Um Standschäden vorzubeugen nimmt das Fahrzeug regelmäßig an Oldtimer Rallye´s im Schwarzwald teil, was sich trotz der hohen Beanspruchung positiv auf den Erhaltungszustand des Fahrzeugs auswirkt. Diese Bewegungsfahrten sind nach dem Wegfall der Dienstfahrten zwischen Freiburg und München unbedingt beizubehalten.
Der gute äußere Pflegezustand hält den Wertverlust durch die Laufleistung und das hohe Fahrzeugalter in Grenzen, und ist vermutlich in hohem Maße der guten Pflege durch die Fahrzeughalterin anzurechnen.
Zeitwert:
Verkaufsabsichten wurden seitens der Halterin nicht geäußert. Von sachverständiger Seite wäre von einem solchen Verkauf auch dringend abzuraten, da der wahre Wert des Fahrzeuges auf dem Markt niemals erzielt werden kann (außer man findet eine besondere Liebhaberin).
Aufgrund der hohen Laufleistung wird jedoch empfohlen, das Fahrzeug aus dem aktiven Dienst im BMW Fuhrpark zu entlassen und in den Verdienten Ruhestand bei der Mobilen Tradition der BMW AG zu schicken.
Aus der obigen Ausführung ergibt sich für das hier geprüfte Modell Jonathan folgendes Fazit:
Fazit:
Unbezahlbares Einzelstück, das ab sofort die Bezeichnung OLDTIMER führen darf und zu dem die Halterin nur beglückwünscht werden kann.
Trotz kleiner, altersbedingter Mängel ist die Teilnahme am Verkehr weiterhin ohne Probleme möglich. Beim Verkehr auf Öffentlichen Straßen und Plätzen ist darauf zu achten, daß das Nummernschild getragen wird.
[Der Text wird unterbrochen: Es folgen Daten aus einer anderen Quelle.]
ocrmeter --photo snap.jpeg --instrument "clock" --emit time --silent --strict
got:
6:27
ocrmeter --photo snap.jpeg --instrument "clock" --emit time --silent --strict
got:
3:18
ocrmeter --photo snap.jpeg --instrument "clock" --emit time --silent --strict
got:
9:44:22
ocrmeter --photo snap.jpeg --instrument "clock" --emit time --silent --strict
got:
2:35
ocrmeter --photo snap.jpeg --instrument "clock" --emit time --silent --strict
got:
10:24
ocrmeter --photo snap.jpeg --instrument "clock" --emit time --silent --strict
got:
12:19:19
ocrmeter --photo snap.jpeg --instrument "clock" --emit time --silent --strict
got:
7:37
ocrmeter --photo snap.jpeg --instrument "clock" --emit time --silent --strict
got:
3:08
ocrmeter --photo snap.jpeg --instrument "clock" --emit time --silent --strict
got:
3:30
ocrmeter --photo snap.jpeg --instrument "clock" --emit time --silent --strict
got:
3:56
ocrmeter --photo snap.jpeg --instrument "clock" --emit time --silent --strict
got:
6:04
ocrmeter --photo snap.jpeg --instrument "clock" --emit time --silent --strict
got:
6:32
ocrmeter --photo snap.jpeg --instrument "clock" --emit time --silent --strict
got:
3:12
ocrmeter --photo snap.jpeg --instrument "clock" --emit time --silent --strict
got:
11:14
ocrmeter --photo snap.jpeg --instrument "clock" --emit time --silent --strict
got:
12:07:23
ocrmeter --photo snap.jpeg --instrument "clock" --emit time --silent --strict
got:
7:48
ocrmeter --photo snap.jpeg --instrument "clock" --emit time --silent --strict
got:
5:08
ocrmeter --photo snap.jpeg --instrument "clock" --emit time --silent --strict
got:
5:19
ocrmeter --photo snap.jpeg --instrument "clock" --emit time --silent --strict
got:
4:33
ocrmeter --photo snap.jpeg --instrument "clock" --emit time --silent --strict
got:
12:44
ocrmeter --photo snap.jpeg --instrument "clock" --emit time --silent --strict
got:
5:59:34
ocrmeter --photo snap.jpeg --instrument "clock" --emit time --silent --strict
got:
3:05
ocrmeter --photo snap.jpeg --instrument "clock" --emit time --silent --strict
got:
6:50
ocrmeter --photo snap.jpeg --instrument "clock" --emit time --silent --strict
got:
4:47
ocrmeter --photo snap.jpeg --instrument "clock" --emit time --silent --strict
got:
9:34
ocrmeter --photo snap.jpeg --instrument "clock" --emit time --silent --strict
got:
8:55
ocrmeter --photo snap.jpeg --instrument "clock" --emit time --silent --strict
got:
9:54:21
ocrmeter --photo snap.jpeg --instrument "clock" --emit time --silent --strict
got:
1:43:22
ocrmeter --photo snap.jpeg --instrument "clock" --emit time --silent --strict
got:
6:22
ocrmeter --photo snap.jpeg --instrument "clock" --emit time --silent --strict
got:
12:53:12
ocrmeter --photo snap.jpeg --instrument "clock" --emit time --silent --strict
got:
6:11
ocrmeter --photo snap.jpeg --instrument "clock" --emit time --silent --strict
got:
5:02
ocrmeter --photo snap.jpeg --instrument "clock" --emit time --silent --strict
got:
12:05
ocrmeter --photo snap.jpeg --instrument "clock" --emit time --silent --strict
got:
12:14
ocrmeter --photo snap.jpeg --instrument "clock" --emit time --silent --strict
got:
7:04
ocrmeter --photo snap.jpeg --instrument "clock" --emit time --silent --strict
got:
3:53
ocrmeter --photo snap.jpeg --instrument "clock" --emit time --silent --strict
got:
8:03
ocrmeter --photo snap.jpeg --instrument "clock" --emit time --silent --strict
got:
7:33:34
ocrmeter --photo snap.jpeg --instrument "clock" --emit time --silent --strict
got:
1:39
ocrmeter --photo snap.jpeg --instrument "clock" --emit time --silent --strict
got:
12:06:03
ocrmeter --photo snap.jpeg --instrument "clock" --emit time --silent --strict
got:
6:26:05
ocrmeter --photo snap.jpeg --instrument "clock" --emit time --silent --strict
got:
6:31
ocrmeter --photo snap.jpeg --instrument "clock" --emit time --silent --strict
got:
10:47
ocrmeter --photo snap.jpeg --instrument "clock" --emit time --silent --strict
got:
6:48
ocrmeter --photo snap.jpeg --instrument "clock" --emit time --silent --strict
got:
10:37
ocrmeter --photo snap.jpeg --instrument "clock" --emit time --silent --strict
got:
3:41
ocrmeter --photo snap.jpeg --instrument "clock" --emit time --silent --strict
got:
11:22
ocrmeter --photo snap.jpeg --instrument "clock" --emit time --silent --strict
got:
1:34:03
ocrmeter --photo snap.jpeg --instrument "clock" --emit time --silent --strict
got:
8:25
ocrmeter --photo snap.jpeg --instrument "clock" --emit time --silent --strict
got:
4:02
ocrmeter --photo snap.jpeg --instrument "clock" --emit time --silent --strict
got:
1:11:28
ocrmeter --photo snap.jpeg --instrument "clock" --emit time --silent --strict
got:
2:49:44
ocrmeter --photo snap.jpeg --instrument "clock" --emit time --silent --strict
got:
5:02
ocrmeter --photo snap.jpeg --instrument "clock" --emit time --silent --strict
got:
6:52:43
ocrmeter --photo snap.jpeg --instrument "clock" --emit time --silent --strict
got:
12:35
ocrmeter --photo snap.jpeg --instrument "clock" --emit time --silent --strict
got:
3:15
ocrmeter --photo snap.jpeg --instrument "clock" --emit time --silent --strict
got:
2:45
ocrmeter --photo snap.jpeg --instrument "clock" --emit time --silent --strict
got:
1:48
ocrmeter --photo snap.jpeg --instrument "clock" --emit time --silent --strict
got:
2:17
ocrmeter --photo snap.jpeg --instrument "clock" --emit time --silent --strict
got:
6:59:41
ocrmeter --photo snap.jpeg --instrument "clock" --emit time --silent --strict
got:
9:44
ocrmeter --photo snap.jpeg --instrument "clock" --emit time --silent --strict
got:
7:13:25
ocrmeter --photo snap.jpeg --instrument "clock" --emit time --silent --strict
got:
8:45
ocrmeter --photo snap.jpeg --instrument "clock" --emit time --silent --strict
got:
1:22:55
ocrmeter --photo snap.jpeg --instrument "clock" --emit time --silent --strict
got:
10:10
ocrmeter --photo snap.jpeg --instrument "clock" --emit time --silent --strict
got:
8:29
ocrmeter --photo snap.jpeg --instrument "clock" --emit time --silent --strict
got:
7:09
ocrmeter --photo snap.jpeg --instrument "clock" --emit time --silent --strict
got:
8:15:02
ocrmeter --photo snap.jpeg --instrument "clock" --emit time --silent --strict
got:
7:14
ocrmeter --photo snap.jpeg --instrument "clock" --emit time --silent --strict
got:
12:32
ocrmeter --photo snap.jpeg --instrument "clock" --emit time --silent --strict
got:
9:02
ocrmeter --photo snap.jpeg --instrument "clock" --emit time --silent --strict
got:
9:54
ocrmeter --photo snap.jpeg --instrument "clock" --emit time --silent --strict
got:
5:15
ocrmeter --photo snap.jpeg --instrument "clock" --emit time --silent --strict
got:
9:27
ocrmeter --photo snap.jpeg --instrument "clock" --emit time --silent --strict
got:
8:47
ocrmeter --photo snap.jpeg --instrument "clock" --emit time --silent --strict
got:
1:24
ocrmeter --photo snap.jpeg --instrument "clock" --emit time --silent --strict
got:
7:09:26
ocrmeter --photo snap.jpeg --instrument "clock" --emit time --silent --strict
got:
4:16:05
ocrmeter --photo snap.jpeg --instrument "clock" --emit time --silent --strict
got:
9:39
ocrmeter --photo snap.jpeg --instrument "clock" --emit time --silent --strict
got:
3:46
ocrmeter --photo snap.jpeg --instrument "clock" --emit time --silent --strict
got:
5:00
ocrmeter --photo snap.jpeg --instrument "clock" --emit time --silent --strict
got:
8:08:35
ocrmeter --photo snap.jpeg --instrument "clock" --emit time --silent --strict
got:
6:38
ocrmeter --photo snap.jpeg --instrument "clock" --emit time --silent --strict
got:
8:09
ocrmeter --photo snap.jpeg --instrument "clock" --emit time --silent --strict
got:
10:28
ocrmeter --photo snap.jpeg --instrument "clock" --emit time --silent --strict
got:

Sorgfältige Pflege und gelegentliche Schonung wird empfohlen.
Die einzelnen Gänge sollten nicht mehr voll ausgereizt werden.
Extremes Beschleunigen, interruptes Bremsen so wie plötzliche Richtungsänderungen sind zu vermeiden.
Wir wünschen dem Oldtimer und der Halterin weiterhin Gute Fahrt.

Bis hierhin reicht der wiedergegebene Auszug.